But what if similar flexibilities are available within the DB pension scheme without having the need to move? Some of these are standard options are already built into the majority of schemes, such as the option to take early or late retirement and the option to vary the amount of tax-free cash taken. Other schemes may offer members the chance to take a higher pension in exchange for lower inflation increases, or to take a higher early pension for a limited time period up to state pension age to facilitate early retirement. 

The right choice for each individual will depend on their specific circumstances and goals. But it is important that DB scheme members understand that moving some or all of their money out of the DB scheme is not the only option to achieve the flexibility that they seek. There may be flexibilities within the current DB scheme which would allow them to re-profile their pension in a way that works better for them and avoid the risks associated with a full pension transfer. 

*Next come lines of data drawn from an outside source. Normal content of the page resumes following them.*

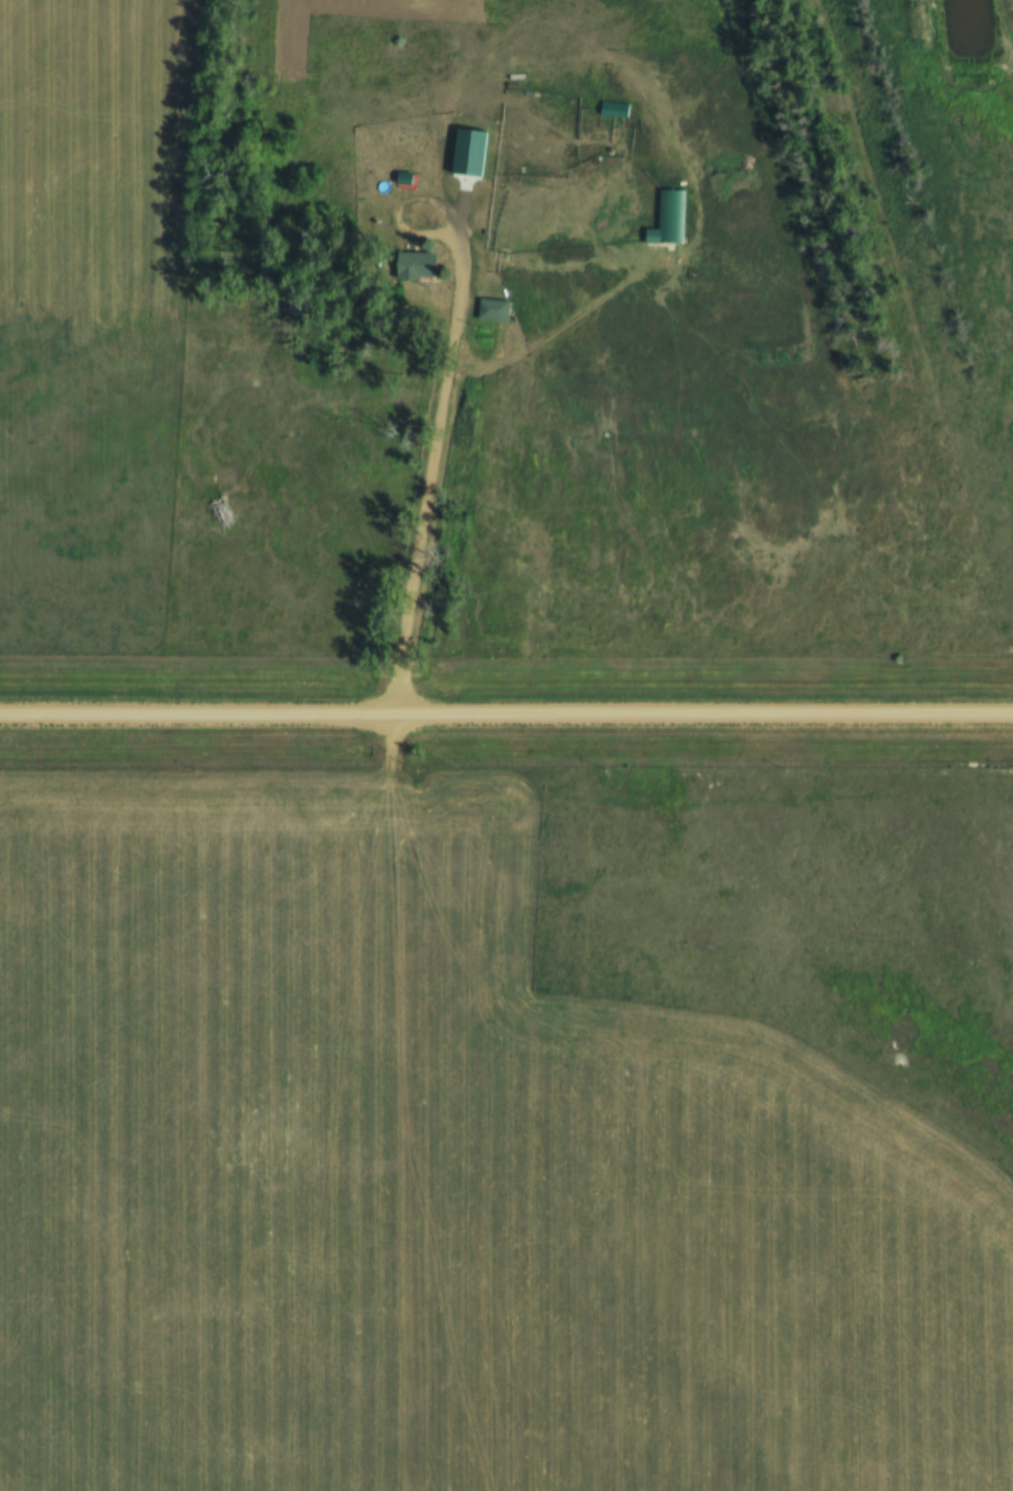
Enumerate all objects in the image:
road: (486, 72)
building: (611, 108)
building: (666, 218)
building: (412, 265)
building: (490, 310)
road: (562, 327)
road: (452, 375)
road: (506, 717)
road: (409, 1102)

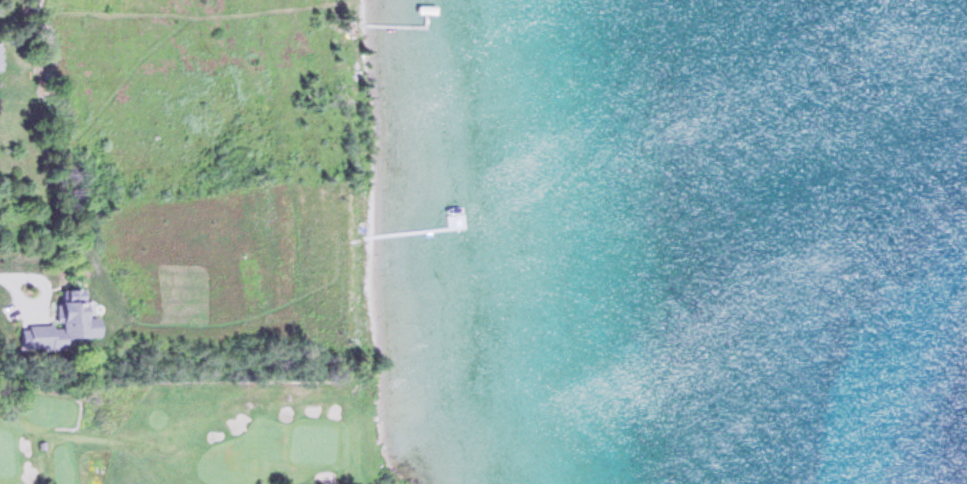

In this paper we aim to explain the main flexibilities which may be offered within a DB pension scheme and the pros and cons of each from the perspective of the member. 

Read the paper

Key discussion points include:

  • There may be far more flexibility available within the DB world than is commonly appreciated e.g. in many schemes members can vary the balance between regular pension and tax-free lump sum to fit their individual circumstances.  
  • Other ways of re-shaping DB benefits are also available: 
  • Utilising Pensions Increase Exchange (PIE) to forego inflation protection above the statutory minimum in exchange for a higher pension.  
  • Utilising a Bridging Pension Option (BPO) to take a higher pension before state pension age in return for accepting a drop in pension when state pension age is reached.  
  • ‘Flexibility’ does not need to be synonymous with ‘transferring out.’ Many schemes may already offer a range of flexibilities which allow the member to alter their retirement date or the profile of their pension income without leaving the ‘safe harbour’ of the DB pension scheme.   
  • Members should find out from their schemes what flexibilities are available. They could also approach their trustees to see if a PIE or BPO might be offered to broaden the range of options - and offers the potential for a ‘win-win’ for both scheme and member.